— Available data —
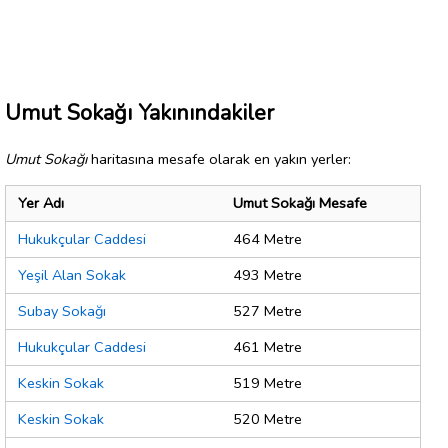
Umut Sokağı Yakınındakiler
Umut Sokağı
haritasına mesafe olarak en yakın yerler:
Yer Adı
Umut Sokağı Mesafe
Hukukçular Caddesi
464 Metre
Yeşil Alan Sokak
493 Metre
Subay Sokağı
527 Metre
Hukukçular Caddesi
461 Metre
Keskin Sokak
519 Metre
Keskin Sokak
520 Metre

* * *

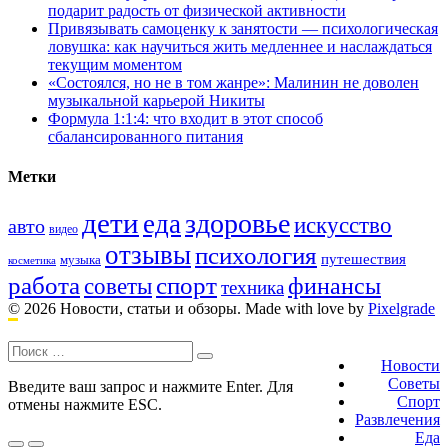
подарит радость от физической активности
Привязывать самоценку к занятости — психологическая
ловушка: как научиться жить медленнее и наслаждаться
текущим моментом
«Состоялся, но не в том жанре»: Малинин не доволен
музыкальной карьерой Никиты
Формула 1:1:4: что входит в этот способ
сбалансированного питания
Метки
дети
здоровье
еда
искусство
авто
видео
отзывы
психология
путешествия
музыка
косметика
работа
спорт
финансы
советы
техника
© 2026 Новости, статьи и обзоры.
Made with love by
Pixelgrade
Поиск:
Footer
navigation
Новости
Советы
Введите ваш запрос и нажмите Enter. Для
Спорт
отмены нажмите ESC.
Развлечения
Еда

— Exercise requirements —
Looking at the listing above, count every line in which the string "Metre" appears, and give only that count.

— Answer to this task —
6